Count the rows below that contain the string "right", and reply with only the number.

Saved data entries:
^^^^^^^^
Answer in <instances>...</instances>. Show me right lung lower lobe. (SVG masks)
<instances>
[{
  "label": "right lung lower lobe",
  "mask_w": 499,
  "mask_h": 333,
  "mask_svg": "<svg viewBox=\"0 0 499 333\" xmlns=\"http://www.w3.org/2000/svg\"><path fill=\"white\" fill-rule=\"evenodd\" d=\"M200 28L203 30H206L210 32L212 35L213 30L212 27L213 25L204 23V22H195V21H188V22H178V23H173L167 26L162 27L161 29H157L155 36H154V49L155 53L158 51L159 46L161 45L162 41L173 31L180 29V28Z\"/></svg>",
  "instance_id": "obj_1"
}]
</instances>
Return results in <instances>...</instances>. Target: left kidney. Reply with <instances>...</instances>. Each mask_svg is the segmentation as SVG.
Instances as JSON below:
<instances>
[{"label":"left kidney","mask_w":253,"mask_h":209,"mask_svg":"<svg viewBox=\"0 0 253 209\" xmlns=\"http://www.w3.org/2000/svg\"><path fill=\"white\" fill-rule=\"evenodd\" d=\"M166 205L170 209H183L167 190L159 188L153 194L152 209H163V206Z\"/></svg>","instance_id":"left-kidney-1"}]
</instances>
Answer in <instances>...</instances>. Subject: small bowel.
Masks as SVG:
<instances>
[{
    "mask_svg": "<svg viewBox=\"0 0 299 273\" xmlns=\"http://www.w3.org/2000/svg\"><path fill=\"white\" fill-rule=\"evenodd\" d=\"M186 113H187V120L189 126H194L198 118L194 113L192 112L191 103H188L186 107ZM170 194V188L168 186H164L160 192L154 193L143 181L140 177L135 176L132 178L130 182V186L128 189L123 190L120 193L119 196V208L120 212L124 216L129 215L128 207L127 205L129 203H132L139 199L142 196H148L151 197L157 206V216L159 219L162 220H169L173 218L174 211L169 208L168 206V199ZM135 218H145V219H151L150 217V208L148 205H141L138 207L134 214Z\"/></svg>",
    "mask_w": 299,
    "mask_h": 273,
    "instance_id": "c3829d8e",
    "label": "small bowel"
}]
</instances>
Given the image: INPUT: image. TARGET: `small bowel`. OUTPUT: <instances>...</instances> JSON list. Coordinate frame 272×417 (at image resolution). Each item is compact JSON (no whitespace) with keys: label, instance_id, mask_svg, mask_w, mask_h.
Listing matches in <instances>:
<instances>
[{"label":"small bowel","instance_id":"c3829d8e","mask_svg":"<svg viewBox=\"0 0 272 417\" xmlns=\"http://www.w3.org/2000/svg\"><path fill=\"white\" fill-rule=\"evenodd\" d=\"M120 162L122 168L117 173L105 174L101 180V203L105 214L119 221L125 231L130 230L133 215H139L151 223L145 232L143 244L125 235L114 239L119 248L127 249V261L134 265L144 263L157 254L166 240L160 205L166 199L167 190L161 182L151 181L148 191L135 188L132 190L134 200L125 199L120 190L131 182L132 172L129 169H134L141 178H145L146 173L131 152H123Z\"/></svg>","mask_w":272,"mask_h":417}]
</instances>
^^^^^^^^
> [Final result] 2